On November 18th, FMO, the Dutch Development Bank, issued an offshore CFA Franc (XOF) linked bond.
This transaction follows last week’s Tajik Somoni transaction and deals in Zambian Kwacha and Kyrgyzstan Som earlier in the year. The deal was structured, arranged and distributed by ING and issued under FMO’s Debt Issuance Program. The Currency Exchange Fund (TCX) provided a hedge to FMO. The repeat issuance of local currency linked bonds reflects FMO’s strategy to promote financing in frontier currencies.

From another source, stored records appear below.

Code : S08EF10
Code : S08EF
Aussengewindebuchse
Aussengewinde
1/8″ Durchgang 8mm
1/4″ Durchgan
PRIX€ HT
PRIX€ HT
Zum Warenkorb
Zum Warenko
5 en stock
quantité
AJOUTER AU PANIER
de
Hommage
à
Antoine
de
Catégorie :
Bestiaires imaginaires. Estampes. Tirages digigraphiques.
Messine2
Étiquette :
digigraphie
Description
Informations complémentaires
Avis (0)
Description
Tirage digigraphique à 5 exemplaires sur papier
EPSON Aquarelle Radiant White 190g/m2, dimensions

The CFA Franc is the official currency of 8 countries in West Africa. The recent positive economic developments in the region and in specific countries in particular have raised the demand for financing in XOF. With this bond issuance FMO acts as a catalyser for increased lending in XOF. TCX, the only swap provider for long dated XOF provided a hedge for the bond issue. By issuing this XOF linked bond and hedging the cash flows with TCX, FMO facilitates the creation of additional capacity for XOF linked lending and hedging.

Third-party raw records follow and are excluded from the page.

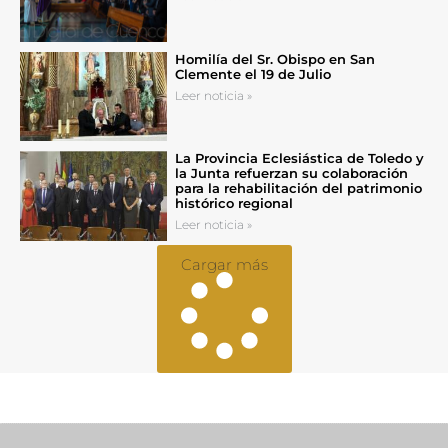
Homilía del Sr. Obispo en San
Clemente el 19 de Julio
Leer noticia »
La Provincia Eclesiástica de Toledo y
la Junta refuerzan su colaboración
para la rehabilitación del patrimonio
histórico regional
Leer noticia »
Cargar más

FMO is pursuing opportunities, including potential transactions in XOF, to increase its financing in West Africa where it has a healthy portfolio of investments in the microfinance sector, (renewable) energy sector and other companies. FMO invests in sectors where it believes its contributions has the highest long-term impact: financial institutions, energy and agribusiness. Alongside partners, FMO invests in the infrastructure, manufacturing and services sectors. This sustains FMO’s mission to help entrepreneurs build a better world.
The cash flows of this XOF linked bond are calculated in XOF and settled in EUR. The bond has a maturity of 5 years, a fixed rate coupon of 3.0% and a notional of EUR 4.5 million, which is equivalent to XOF 2.95 billion. The bond will be listed in Luxembourg.